Wherever a line below holds the word "Pennsylvania", copy that line.
-- Data supplied follows --
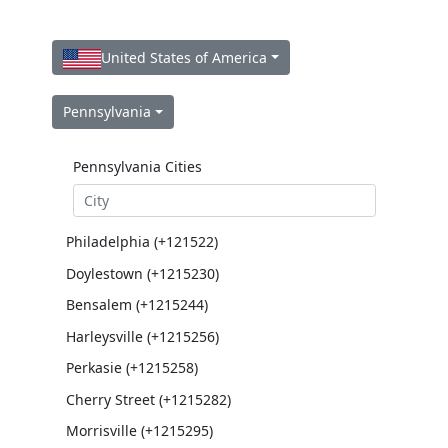
United States of America
Pennsylvania
Pennsylvania Cities
Philadelphia (+121522)
Doylestown (+1215230)
Bensalem (+1215244)
Harleysville (+1215256)
Perkasie (+1215258)
Cherry Street (+1215282)
Morrisville (+1215295)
-- Data supplied concluded --
_Response to this exercise:_
Pennsylvania
Pennsylvania Cities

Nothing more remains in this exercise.